Alors que le projet de réforme du médicament est en discussion au parlement, le Sénat avait adopté un amendement courageux dans son principe : créer une action de groupe pour :
- "réparer intégralement les préjudices de toute nature subis individuellement par plusieurs personnes physiques, ayant pour origine commune l'inexécution ou la mauvaise exécution par un exploitant du médicament des obligations légales, réglementaires, et contractuelles liées à l'exploitation du médicament."
Projet courageux car on sait qu'il s'agit d'un véritable serpent de mer.
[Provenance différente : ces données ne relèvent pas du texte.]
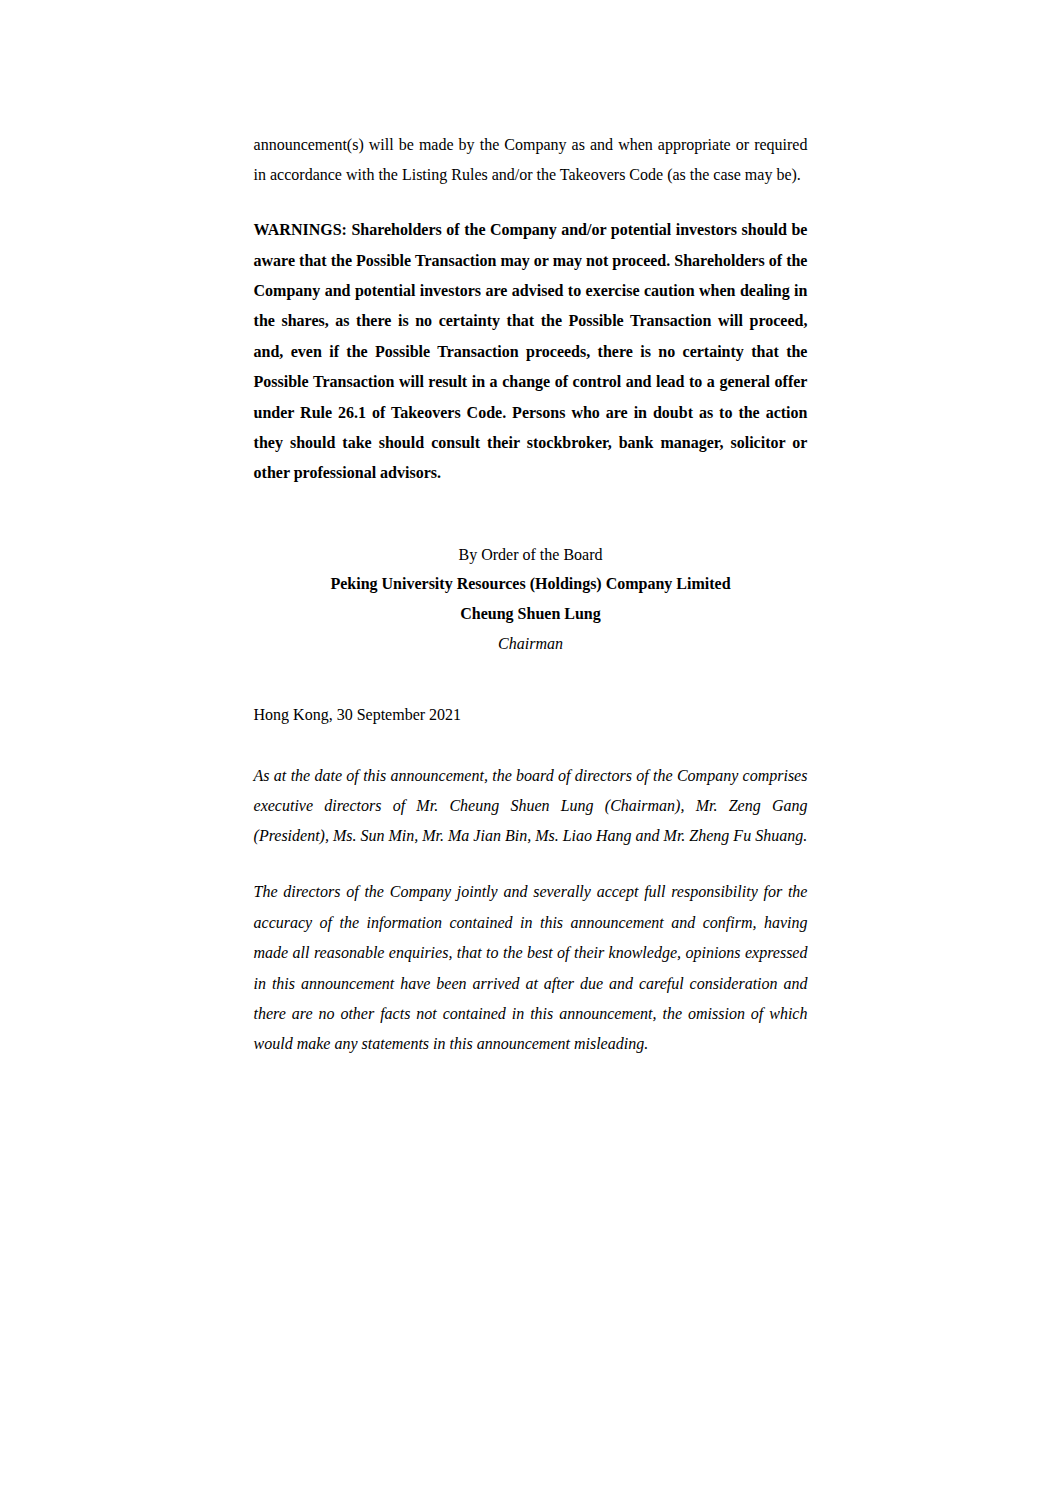announcement(s) will be made by the Company as and when appropriate or required in accordance with the Listing Rules and/or the Takeovers Code (as the case may be).
WARNINGS: Shareholders of the Company and/or potential investors should be aware that the Possible Transaction may or may not proceed. Shareholders of the Company and potential investors are advised to exercise caution when dealing in the shares, as there is no certainty that the Possible Transaction will proceed, and, even if the Possible Transaction proceeds, there is no certainty that the Possible Transaction will result in a change of control and lead to a general offer under Rule 26.1 of Takeovers Code. Persons who are in doubt as to the action they should take should consult their stockbroker, bank manager, solicitor or other professional advisors.
By Order of the Board Peking University Resources (Holdings) Company Limited Cheung Shuen Lung Chairman
Hong Kong, 30 September 2021
As at the date of this announcement, the board of directors of the Company comprises executive directors of Mr. Cheung Shuen Lung (Chairman), Mr. Zeng Gang (President), Ms. Sun Min, Mr. Ma Jian Bin, Ms. Liao Hang and Mr. Zheng Fu Shuang.
The directors of the Company jointly and severally accept full responsibility for the accuracy of the information contained in this announcement and confirm, having made all reasonable enquiries, that to the best of their knowledge, opinions expressed in this announcement have been arrived at after due and careful consideration and there are no other facts not contained in this announcement, the omission of which would make any statements in this announcement misleading.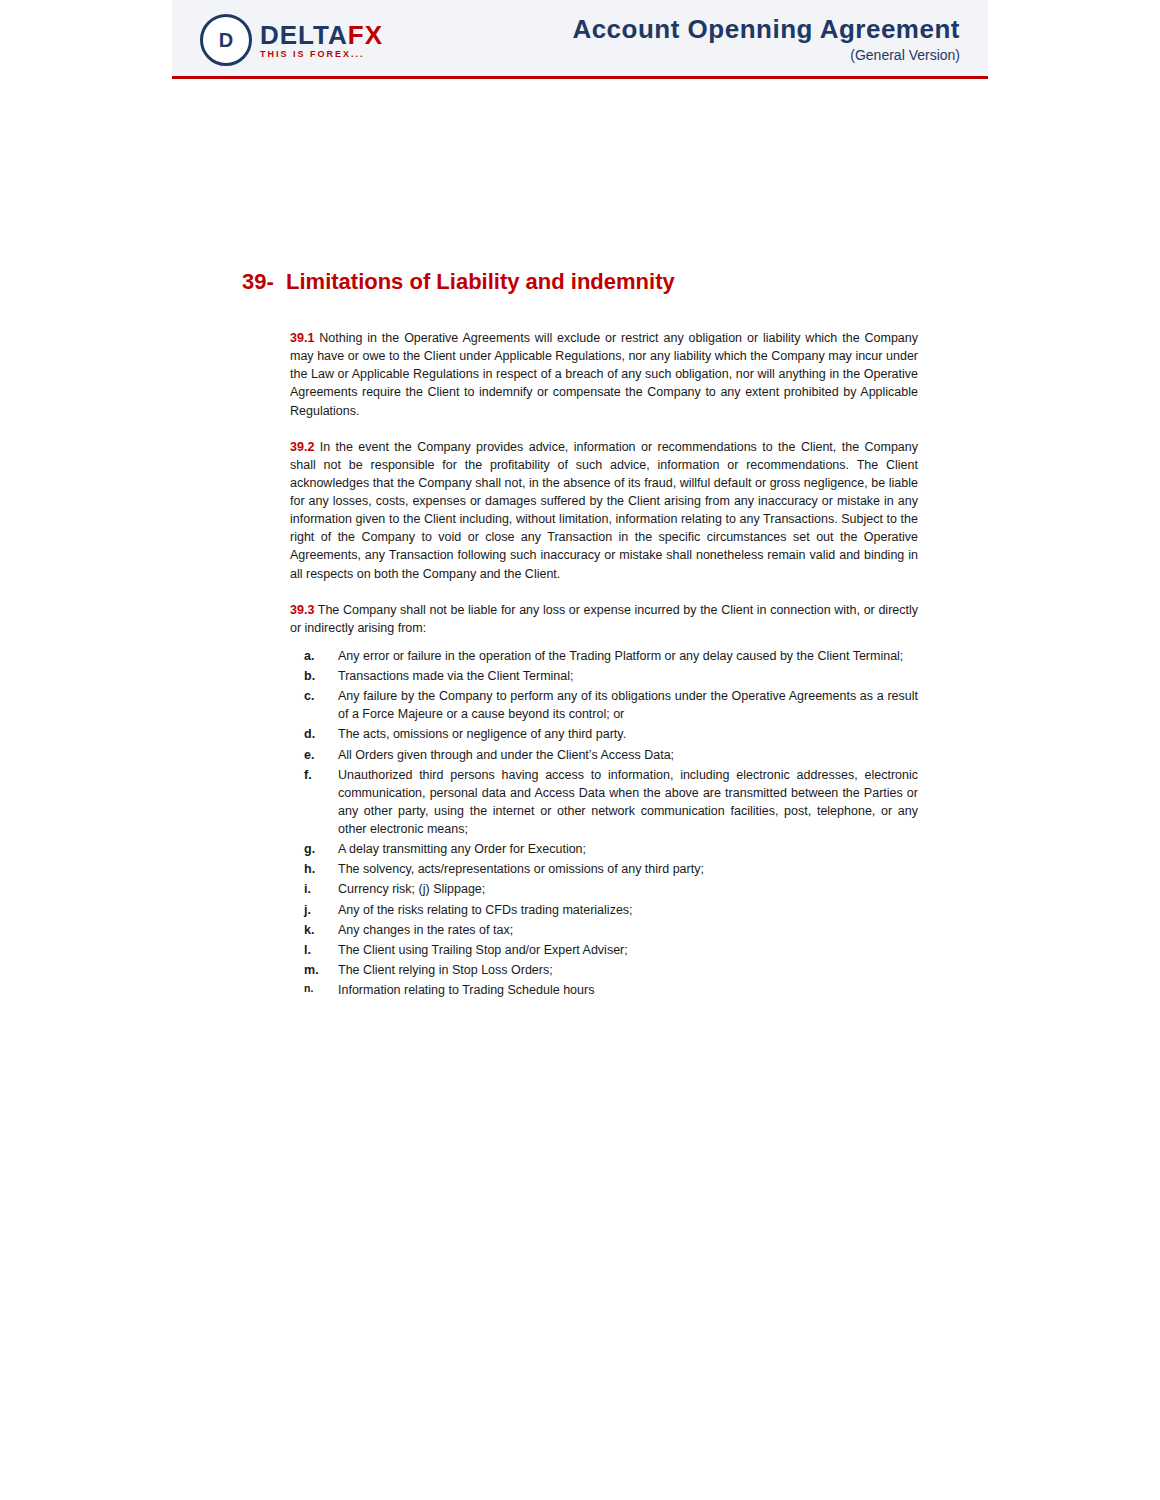D
DELTAFX
THIS IS FOREX...
Account Openning Agreement
(General Version)
39- Limitations of Liability and indemnity
39.1 Nothing in the Operative Agreements will exclude or restrict any obligation or liability which the Company may have or owe to the Client under Applicable Regulations, nor any liability which the Company may incur under the Law or Applicable Regulations in respect of a breach of any such obligation, nor will anything in the Operative Agreements require the Client to indemnify or compensate the Company to any extent prohibited by Applicable Regulations.
39.2 In the event the Company provides advice, information or recommendations to the Client, the Company shall not be responsible for the profitability of such advice, information or recommendations. The Client acknowledges that the Company shall not, in the absence of its fraud, willful default or gross negligence, be liable for any losses, costs, expenses or damages suffered by the Client arising from any inaccuracy or mistake in any information given to the Client including, without limitation, information relating to any Transactions. Subject to the right of the Company to void or close any Transaction in the specific circumstances set out the Operative Agreements, any Transaction following such inaccuracy or mistake shall nonetheless remain valid and binding in all respects on both the Company and the Client.
39.3 The Company shall not be liable for any loss or expense incurred by the Client in connection with, or directly or indirectly arising from:
Any error or failure in the operation of the Trading Platform or any delay caused by the Client Terminal;
Transactions made via the Client Terminal;
Any failure by the Company to perform any of its obligations under the Operative Agreements as a result of a Force Majeure or a cause beyond its control; or
The acts, omissions or negligence of any third party.
All Orders given through and under the Client’s Access Data;
Unauthorized third persons having access to information, including electronic addresses, electronic communication, personal data and Access Data when the above are transmitted between the Parties or any other party, using the internet or other network communication facilities, post, telephone, or any other electronic means;
A delay transmitting any Order for Execution;
The solvency, acts/representations or omissions of any third party;
Currency risk; (j) Slippage;
Any of the risks relating to CFDs trading materializes;
Any changes in the rates of tax;
The Client using Trailing Stop and/or Expert Adviser;
The Client relying in Stop Loss Orders;
Information relating to Trading Schedule hours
Sur le principe, une majorité, toute couleur politique confondue, y est favorable.
Mais la concrétisation se fait attendre malgré une bonne volonté d'apparence.
Le sénat avait donc adopté cet amendement, lequel vient d'être recalé par la Commission mixte paritaire. Cette issue était prévisible.
Le gouvernement s'est opposé à ce projet en présentant deux arguments d'inégale valeur :
- Tout d'abord, le gouvernement a indiqué que la création de cette action de groupe méritait mieux qu'un amendement. C'est vrai, alors pourquoi ne pas l'avoir intégré dans le projet de loi ?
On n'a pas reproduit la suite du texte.